BEGIN READING PASSAGE
In almost every conversation about AI in financial crime, and much of what is written on the subject, there is a point of view that has become so widely accepted it is rarely questioned.
Before you can do anything meaningful, you need strong foundations. Clean data. Unified architecture. Clear governance and well-defined controls. Only once those are in place, the argument goes, are you ready to experiment.
On the surface, it sounds sensible and aligns with simple ‘garbage in, garbage out’ reasoning. In practice, it is often the main reason AI initiatives fail to get off the ground.
In reality, AI can start delivering value without perfect foundations, and many of those foundations improve faster once AI is in use.
A common concern among MLROs and compliance leaders is the risk of uncontrolled experimentation. The worry is that once AI work gets going, it will race ahead, governance will struggle to keep up, and the organisation will find itself exposed to risk it cannot evidence or explain.
The concern is understandable. But in reality, governance tends to work better when it develops alongside each AI use case, in proportion to its risk and maturity.
Early AI uses should be tightly scoped, reviewed by existing risk owners, and run in parallel with current processes, with controls strengthened as confidence grows. This risk-based, staged approach is familiar to banks from existing model risk practices, such as running new fraud models in parallel with existing ones before promoting them into production.
AI can follow a similar pattern, with one important difference. Models and prompts do not stand still after go-live. They can be refined continuously, which means governance needs to support controlled iteration rather than long periods of stability.
The same thinking applies to data quality. Treating clean data as a pre-condition for AI delays progress and hides issues that only become visible once work begins. Early use cases can start with limited or anonymised data, with explainability and traceability designed in from the outset and more formal audit and change controls added as reliance grows.
Used carefully, AI exposes weaknesses in records and processes, creating a feedback loop that strengthens data and controls overtime. Teams mature alongside the technology, with early use cases refined by subject matter experts and later scaled by engineering teams, building trust through use rather than one big launch.
Periodic KYC refresh is a good use case to explore, as it remains operationally difficult and expensive for many banks.
In a typical model, the process is largely manual.Cases are triggered on a schedule. Analysts gather information from internal systems, cross-check it against external registries, investigate discrepancies and document their work. The process is slow and outcomes are inconsistent.
Now consider the same process running in parallel with an AI model.
When a scheduled refresh is triggered for a corporate entity, the model retrieves the internal record from the core KYC system or CRM and compares it against trusted external sources, such asCompanies House filings. Using techniques such as OCR and natural language processing, it can interpret unstructured documents that analysts currently review manually.
END READING PASSAGE
BEGIN INPUT DATA
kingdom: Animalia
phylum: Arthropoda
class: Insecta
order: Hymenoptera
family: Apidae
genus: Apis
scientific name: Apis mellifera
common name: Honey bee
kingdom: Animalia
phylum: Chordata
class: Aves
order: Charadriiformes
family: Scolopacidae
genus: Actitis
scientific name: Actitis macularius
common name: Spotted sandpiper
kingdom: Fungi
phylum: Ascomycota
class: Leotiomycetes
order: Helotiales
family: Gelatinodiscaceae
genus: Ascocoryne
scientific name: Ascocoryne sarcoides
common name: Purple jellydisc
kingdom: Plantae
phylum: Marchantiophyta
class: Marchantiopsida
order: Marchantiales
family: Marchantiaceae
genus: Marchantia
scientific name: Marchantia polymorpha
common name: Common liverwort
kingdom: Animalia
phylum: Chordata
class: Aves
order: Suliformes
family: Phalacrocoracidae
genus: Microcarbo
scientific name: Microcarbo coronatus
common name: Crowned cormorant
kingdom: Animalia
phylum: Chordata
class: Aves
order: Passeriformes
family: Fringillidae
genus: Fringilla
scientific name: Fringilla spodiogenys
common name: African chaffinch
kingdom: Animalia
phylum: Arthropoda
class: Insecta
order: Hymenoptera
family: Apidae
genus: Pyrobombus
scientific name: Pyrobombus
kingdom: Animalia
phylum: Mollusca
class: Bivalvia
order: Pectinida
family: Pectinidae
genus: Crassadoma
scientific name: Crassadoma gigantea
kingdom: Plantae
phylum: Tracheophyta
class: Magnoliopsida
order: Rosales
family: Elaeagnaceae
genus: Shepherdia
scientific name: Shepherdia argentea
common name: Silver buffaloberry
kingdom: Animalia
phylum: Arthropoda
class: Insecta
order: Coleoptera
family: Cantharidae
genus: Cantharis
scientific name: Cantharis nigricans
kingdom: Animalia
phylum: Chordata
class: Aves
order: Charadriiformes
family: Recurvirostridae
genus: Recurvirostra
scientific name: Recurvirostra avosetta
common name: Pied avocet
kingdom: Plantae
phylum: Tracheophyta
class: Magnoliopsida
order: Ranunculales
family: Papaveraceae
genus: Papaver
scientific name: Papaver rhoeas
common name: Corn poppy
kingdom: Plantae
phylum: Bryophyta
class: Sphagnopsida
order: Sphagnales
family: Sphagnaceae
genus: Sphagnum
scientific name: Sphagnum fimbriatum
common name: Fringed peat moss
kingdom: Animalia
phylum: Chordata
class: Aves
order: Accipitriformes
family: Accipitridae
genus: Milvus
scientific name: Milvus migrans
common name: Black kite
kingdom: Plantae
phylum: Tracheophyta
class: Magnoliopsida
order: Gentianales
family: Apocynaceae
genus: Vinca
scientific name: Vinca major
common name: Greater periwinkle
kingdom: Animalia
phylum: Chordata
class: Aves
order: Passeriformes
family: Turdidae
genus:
END INPUT DATA
TASK INSTRUCTIONS:
• 1. Reproduce verbatim the passage of the article on AI in financial crime that begins with the words containing "The concern is" and ends with "risk and maturity.".
• 2. Answer these questions using the article on AI in financial crime:
(a) What example from existing model risk practice does it give of a staged approach familiar to banks?
(b) Why does it call periodic KYC refresh a good use case to explore?
(c) Which techniques does it say the model can use to interpret unstructured documents?
The data can be set aside, as nothing here relies on it.

WRITTEN RESPONSES:
• 1.
The concern is understandable. But in reality, governance tends to work better when it develops alongside each AI use case, in proportion to its risk and maturity.

• 2.
(a) Running new fraud models in parallel with existing ones before promoting them into production.
(b) It remains operationally difficult and expensive for many banks.
(c) OCR and natural language processing.